By Trevor Makonyonga
What started as a colourful campaign packaging for the Sables might have begun to bear fruits as the Zimbabwe male rugby teams dismantled Northern neighbours, Zambia in games played this past week. The games were played on June 2 and June 5 respectively and on both days, the U20 and senior men’s team established total dominance over the eagles of Zambia.
Zimbabwe U20 beat Zambia 45 – 08 and 65 – 12 respectively whilst in the seniors Zimbabwe won 32 – 08 before a 56 – 03 demolition which happened on Saturday, June 5.
The Zambians managed to get the better of Zimbabwe in the ladies division where they posted two victories. In the first game the visitors won 32 – 21 and the second game they, once again, won 38 – 17.
These results seem very amazing and will garnish the vision outlined by the Zimbabwe Rugby Union (ZRU) which is to qualify for the 2023 rugby World Cup. This vision is not far fetched but there could some serious steps that need to be taken before the nation starts to celebrate and relax. In all fairness, it was just Zambia and there is need to prepare for the bigger guns like Namibia, Kenya and Uganda.
Having dormant leagues is something that could play against the outlined vision and it could shrink the pool of selection as local players have been not playing actively for close to two years. Off course there could be an argument that they camped and they got time to sync and managed to pick up victories but is this sustainable when playing against tougher opponents? Maybe the could be and one awaits to see how it goes.
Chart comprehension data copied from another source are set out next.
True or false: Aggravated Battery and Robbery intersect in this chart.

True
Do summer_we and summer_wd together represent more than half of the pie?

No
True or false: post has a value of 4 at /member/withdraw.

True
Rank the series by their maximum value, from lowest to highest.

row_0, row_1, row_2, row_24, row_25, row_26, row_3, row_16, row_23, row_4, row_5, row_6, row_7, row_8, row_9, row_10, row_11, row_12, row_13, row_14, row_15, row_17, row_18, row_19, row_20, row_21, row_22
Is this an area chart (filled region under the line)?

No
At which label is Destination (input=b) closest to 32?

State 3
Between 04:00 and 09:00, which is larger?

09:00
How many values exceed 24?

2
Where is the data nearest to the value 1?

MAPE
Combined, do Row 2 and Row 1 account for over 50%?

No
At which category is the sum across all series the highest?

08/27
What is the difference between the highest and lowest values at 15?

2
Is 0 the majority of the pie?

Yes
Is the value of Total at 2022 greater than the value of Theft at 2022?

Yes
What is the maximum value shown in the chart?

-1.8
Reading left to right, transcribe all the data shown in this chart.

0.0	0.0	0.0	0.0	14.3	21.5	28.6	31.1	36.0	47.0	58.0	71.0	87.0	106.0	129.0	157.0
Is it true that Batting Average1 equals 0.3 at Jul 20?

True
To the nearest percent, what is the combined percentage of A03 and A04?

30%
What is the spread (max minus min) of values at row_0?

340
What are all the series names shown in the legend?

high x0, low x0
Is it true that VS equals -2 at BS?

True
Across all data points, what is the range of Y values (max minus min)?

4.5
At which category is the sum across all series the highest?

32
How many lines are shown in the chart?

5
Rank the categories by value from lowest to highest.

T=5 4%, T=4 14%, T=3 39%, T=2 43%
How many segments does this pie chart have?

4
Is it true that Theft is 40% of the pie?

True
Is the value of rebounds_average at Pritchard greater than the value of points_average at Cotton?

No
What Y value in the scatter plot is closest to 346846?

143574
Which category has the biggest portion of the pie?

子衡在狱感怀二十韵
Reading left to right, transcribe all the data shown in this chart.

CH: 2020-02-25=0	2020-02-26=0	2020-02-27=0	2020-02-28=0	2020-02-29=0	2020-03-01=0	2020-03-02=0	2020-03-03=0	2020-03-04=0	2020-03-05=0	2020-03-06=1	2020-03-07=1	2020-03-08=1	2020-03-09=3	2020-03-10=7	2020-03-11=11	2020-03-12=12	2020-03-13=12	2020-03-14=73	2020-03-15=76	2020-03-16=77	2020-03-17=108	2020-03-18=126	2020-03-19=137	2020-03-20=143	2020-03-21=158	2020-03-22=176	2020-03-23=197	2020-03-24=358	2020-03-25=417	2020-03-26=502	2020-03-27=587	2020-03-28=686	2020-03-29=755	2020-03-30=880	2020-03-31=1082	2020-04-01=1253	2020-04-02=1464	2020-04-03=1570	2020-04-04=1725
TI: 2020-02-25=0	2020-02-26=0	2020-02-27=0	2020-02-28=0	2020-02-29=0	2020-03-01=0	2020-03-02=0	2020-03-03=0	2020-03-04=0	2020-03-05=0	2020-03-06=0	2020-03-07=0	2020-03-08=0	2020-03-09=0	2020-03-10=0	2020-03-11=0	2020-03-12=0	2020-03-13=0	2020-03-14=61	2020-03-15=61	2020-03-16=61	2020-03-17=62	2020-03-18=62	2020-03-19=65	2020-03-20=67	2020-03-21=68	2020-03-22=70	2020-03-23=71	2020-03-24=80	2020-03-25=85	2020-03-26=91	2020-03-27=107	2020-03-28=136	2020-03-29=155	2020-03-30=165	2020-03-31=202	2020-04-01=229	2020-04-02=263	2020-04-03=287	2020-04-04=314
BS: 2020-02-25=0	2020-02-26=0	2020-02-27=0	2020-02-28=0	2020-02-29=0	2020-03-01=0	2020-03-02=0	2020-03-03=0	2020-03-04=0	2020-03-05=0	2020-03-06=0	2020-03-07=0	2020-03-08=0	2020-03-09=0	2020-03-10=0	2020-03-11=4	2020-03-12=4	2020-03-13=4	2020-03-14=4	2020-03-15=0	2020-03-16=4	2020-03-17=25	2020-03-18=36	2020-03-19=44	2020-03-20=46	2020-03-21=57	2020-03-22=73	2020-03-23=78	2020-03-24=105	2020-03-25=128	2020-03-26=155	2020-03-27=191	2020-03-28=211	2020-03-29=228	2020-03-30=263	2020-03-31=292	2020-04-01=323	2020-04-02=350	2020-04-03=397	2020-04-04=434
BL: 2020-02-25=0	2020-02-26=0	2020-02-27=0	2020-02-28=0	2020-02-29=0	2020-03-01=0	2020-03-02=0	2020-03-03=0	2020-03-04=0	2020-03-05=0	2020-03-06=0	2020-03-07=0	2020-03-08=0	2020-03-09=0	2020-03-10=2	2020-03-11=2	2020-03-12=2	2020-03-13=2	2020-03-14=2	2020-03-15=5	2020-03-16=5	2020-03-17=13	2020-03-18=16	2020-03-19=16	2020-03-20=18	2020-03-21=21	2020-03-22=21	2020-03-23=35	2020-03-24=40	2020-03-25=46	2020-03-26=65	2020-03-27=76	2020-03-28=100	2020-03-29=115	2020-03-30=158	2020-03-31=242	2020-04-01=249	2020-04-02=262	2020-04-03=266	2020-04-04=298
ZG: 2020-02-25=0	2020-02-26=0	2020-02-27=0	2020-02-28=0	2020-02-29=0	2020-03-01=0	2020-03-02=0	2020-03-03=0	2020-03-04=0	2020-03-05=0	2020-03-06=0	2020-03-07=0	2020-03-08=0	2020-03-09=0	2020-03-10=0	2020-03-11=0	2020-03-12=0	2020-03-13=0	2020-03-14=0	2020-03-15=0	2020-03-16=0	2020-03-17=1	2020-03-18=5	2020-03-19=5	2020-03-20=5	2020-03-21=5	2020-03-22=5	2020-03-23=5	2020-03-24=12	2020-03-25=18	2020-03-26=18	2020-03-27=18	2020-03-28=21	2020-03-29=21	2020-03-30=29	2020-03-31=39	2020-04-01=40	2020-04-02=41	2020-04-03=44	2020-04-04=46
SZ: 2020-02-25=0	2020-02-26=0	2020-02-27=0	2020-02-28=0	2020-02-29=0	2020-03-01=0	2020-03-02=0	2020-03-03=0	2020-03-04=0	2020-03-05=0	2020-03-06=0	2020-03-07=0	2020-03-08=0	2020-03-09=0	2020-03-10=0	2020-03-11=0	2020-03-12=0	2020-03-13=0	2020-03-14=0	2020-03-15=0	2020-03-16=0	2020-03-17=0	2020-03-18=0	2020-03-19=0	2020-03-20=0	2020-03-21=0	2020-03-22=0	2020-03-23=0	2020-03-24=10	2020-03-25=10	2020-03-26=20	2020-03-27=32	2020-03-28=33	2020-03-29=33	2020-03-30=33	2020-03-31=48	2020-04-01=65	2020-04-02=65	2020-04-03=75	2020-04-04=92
The issue of selection has been a topical one for many years as it seems that the Union often relies on trials. This reporter had a conversation with former Sables under 18 manager Nyasha Muchochomi who said that maybe it was time to have selectors.
He said, “One of the challenges with our selection process is we don’t keep a common data base which is known to ZRU, if any, we need to have a central database where we keep names of talented kids. I think it’s a matter of awaiting on trials it should be ongoing. We should have a group of selectors who watch games and give pointers and feedback to kids after games and update the database. I think national team coaches generally are not doing their homework in identifying the correct talent well before they are appointed. It’s almost like people get appointed first then they go to look for the talent. That’s too late but however, if that situation happens those individuals are not consting the individuals that are watching the rugby. There is also a need to tell, when we select someone for their role to be clear when they are selected. Not everyone needs to be fast, not everyone needs to tackle hard everyone can have a role. We underestimate the role of a selector or a talent identifier which is separate to a coach to often we have people duplicating those roles. Each coach is somewhat of a selector, at international level we need to separate this. In New Zealand they often talk of the All blacks selector, no one really knows them but we know the head coach. So the All blacks coach works as the convener, he works with a panel that selects these players. As a country that’s where we could improve.”
The current crop of players seems to be on the upward spiral and that could be enough to build a structure on. It could be a perfect group to start exploring all possibilities with.
Going forward, Zimbabwe needs all the best that there is to be incorporated in this 2023 dream.
From the last two games, one could see that Zambia was contesting rucks better and tackling better but what they lacked by and large was technical knowhow. Zimbabwe has to improve there. Maybe there is still one last dance for Tichafara Makwanya and Ernest Mudzengerere as the two provide different skillsets that could be essential for the team’s progress.
Overall, ever since the branding and packaging of the team begun good things seem to be ahead of us. With less politics and cartel propaganda, 2023 can be a reality. There is just need to drop the recurring habits.